--- Information provided ---

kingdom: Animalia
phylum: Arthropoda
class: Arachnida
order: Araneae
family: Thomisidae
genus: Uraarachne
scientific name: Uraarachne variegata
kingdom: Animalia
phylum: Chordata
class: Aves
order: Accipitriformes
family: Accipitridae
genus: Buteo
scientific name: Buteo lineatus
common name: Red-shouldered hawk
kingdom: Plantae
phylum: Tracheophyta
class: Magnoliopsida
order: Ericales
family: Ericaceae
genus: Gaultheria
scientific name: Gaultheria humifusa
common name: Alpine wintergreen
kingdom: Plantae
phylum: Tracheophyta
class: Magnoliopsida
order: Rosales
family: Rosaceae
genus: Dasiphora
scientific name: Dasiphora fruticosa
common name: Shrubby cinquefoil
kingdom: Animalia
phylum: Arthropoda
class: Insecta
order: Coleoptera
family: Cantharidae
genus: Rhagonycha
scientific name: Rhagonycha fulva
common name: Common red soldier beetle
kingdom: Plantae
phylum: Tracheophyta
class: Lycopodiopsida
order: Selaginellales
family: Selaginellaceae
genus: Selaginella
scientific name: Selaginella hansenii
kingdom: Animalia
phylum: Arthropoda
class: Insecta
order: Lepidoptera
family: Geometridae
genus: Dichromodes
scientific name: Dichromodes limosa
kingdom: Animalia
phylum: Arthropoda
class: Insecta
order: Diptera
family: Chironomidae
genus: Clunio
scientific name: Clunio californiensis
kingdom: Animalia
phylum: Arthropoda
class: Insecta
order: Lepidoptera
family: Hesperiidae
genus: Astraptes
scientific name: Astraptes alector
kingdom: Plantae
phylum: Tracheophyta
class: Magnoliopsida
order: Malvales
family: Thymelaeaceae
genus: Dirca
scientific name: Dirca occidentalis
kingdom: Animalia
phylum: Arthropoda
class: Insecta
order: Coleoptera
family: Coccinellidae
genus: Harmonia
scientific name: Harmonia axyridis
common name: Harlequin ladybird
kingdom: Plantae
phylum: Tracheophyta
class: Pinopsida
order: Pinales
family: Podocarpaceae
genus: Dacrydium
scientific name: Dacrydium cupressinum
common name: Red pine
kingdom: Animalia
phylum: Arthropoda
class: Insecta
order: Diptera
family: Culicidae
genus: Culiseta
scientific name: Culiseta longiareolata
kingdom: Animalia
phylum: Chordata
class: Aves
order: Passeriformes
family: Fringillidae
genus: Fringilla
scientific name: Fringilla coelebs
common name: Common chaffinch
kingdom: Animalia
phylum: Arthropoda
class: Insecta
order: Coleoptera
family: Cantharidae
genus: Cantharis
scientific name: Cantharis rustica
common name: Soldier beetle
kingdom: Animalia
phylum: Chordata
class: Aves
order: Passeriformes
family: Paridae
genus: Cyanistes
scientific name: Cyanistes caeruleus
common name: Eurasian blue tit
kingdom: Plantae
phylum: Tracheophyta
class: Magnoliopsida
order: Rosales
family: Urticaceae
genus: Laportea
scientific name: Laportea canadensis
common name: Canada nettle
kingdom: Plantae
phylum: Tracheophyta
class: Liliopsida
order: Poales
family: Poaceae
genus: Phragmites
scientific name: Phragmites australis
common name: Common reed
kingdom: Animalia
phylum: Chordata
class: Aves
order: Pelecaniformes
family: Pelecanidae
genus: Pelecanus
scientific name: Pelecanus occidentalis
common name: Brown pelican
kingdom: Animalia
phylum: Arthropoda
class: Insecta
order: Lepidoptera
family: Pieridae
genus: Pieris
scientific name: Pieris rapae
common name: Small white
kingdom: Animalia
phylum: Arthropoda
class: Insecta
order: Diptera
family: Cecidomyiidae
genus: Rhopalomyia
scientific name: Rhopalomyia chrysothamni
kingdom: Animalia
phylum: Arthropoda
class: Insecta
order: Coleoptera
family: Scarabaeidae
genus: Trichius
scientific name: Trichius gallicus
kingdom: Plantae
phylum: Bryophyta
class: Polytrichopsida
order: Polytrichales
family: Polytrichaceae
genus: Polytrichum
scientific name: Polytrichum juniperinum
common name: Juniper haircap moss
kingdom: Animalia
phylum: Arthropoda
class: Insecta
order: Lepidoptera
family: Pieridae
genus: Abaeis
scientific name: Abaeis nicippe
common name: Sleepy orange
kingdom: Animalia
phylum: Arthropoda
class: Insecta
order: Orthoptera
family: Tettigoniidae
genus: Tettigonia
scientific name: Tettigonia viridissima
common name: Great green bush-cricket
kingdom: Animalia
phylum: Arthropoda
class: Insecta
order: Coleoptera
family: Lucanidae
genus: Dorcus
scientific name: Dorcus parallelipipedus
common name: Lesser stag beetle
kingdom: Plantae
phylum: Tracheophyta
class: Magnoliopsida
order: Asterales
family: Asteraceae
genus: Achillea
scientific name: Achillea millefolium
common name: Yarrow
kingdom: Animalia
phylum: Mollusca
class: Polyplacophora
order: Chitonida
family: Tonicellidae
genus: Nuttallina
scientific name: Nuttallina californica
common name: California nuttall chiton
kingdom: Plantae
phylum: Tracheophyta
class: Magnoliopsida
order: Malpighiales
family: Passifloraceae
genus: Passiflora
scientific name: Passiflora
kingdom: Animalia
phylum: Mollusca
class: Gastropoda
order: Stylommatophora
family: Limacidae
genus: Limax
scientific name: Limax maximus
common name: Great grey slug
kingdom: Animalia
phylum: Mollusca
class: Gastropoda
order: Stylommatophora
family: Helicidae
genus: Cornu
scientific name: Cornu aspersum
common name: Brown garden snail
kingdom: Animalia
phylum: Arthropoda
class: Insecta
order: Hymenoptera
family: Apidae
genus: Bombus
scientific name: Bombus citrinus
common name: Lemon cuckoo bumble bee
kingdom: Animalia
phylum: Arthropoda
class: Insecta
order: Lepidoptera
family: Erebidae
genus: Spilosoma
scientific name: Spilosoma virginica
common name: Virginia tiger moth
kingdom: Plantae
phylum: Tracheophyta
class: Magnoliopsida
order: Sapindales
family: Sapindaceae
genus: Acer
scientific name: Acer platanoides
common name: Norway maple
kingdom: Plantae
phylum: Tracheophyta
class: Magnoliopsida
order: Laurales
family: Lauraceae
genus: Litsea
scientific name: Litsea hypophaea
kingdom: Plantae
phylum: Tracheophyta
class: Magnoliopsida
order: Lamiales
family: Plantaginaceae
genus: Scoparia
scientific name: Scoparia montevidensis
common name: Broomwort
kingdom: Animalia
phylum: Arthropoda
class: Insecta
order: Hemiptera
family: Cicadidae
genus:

---

» **Your task**
Reproduce the lines between the one containing "common name: Juniper haircap moss" and the one containing "scientific name: Spilosoma virginica", inclusive.

» **Reply**
common name: Juniper haircap moss
kingdom: Animalia
phylum: Arthropoda
class: Insecta
order: Lepidoptera
family: Pieridae
genus: Abaeis
scientific name: Abaeis nicippe
common name: Sleepy orange
kingdom: Animalia
phylum: Arthropoda
class: Insecta
order: Orthoptera
family: Tettigoniidae
genus: Tettigonia
scientific name: Tettigonia viridissima
common name: Great green bush-cricket
kingdom: Animalia
phylum: Arthropoda
class: Insecta
order: Coleoptera
family: Lucanidae
genus: Dorcus
scientific name: Dorcus parallelipipedus
common name: Lesser stag beetle
kingdom: Plantae
phylum: Tracheophyta
class: Magnoliopsida
order: Asterales
family: Asteraceae
genus: Achillea
scientific name: Achillea millefolium
common name: Yarrow
kingdom: Animalia
phylum: Mollusca
class: Polyplacophora
order: Chitonida
family: Tonicellidae
genus: Nuttallina
scientific name: Nuttallina californica
common name: California nuttall chiton
kingdom: Plantae
phylum: Tracheophyta
class: Magnoliopsida
order: Malpighiales
family: Passifloraceae
genus: Passiflora
scientific name: Passiflora
kingdom: Animalia
phylum: Mollusca
class: Gastropoda
order: Stylommatophora
family: Limacidae
genus: Limax
scientific name: Limax maximus
common name: Great grey slug
kingdom: Animalia
phylum: Mollusca
class: Gastropoda
order: Stylommatophora
family: Helicidae
genus: Cornu
scientific name: Cornu aspersum
common name: Brown garden snail
kingdom: Animalia
phylum: Arthropoda
class: Insecta
order: Hymenoptera
family: Apidae
genus: Bombus
scientific name: Bombus citrinus
common name: Lemon cuckoo bumble bee
kingdom: Animalia
phylum: Arthropoda
class: Insecta
order: Lepidoptera
family: Erebidae
genus: Spilosoma
scientific name: Spilosoma virginica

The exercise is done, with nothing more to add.